━━━━━ RECORDS FOR THE EXERCISE ━━━━━

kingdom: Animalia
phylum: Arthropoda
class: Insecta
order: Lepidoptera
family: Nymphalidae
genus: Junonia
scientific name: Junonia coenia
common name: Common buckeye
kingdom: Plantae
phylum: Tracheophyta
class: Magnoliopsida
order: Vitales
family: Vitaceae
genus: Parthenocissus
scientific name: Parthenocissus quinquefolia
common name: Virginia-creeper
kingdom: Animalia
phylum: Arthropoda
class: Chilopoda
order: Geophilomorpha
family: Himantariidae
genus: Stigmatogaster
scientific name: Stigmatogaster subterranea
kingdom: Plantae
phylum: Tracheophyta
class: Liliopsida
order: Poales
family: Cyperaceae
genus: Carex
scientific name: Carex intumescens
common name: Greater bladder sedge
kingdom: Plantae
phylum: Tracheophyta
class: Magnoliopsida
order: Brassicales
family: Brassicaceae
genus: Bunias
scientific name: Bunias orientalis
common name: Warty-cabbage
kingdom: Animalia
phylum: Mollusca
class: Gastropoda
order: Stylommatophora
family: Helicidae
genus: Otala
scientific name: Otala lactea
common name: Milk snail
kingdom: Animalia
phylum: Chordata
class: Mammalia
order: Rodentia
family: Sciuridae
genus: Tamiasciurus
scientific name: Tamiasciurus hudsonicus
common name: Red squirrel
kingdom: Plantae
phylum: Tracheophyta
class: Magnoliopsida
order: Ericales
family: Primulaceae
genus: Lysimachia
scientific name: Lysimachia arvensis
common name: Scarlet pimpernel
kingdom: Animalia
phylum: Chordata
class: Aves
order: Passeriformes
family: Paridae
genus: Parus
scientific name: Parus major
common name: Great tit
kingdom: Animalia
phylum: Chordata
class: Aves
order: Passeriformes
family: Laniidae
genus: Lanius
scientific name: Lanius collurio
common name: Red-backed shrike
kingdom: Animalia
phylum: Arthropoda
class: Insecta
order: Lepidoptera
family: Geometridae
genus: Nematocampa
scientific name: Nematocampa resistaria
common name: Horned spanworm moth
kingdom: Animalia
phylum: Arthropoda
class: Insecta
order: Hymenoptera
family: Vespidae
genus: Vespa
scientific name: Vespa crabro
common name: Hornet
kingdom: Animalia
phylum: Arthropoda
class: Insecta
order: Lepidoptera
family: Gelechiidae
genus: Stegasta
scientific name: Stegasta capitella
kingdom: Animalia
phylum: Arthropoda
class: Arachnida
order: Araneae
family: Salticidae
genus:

━━━━━

### TO DO
Reproduce the listing word for word, from its first line through the line containing "scientific name: Vespa crabro", with that line included.

### COMPLETED TASK
kingdom: Animalia
phylum: Arthropoda
class: Insecta
order: Lepidoptera
family: Nymphalidae
genus: Junonia
scientific name: Junonia coenia
common name: Common buckeye
kingdom: Plantae
phylum: Tracheophyta
class: Magnoliopsida
order: Vitales
family: Vitaceae
genus: Parthenocissus
scientific name: Parthenocissus quinquefolia
common name: Virginia-creeper
kingdom: Animalia
phylum: Arthropoda
class: Chilopoda
order: Geophilomorpha
family: Himantariidae
genus: Stigmatogaster
scientific name: Stigmatogaster subterranea
kingdom: Plantae
phylum: Tracheophyta
class: Liliopsida
order: Poales
family: Cyperaceae
genus: Carex
scientific name: Carex intumescens
common name: Greater bladder sedge
kingdom: Plantae
phylum: Tracheophyta
class: Magnoliopsida
order: Brassicales
family: Brassicaceae
genus: Bunias
scientific name: Bunias orientalis
common name: Warty-cabbage
kingdom: Animalia
phylum: Mollusca
class: Gastropoda
order: Stylommatophora
family: Helicidae
genus: Otala
scientific name: Otala lactea
common name: Milk snail
kingdom: Animalia
phylum: Chordata
class: Mammalia
order: Rodentia
family: Sciuridae
genus: Tamiasciurus
scientific name: Tamiasciurus hudsonicus
common name: Red squirrel
kingdom: Plantae
phylum: Tracheophyta
class: Magnoliopsida
order: Ericales
family: Primulaceae
genus: Lysimachia
scientific name: Lysimachia arvensis
common name: Scarlet pimpernel
kingdom: Animalia
phylum: Chordata
class: Aves
order: Passeriformes
family: Paridae
genus: Parus
scientific name: Parus major
common name: Great tit
kingdom: Animalia
phylum: Chordata
class: Aves
order: Passeriformes
family: Laniidae
genus: Lanius
scientific name: Lanius collurio
common name: Red-backed shrike
kingdom: Animalia
phylum: Arthropoda
class: Insecta
order: Lepidoptera
family: Geometridae
genus: Nematocampa
scientific name: Nematocampa resistaria
common name: Horned spanworm moth
kingdom: Animalia
phylum: Arthropoda
class: Insecta
order: Hymenoptera
family: Vespidae
genus: Vespa
scientific name: Vespa crabro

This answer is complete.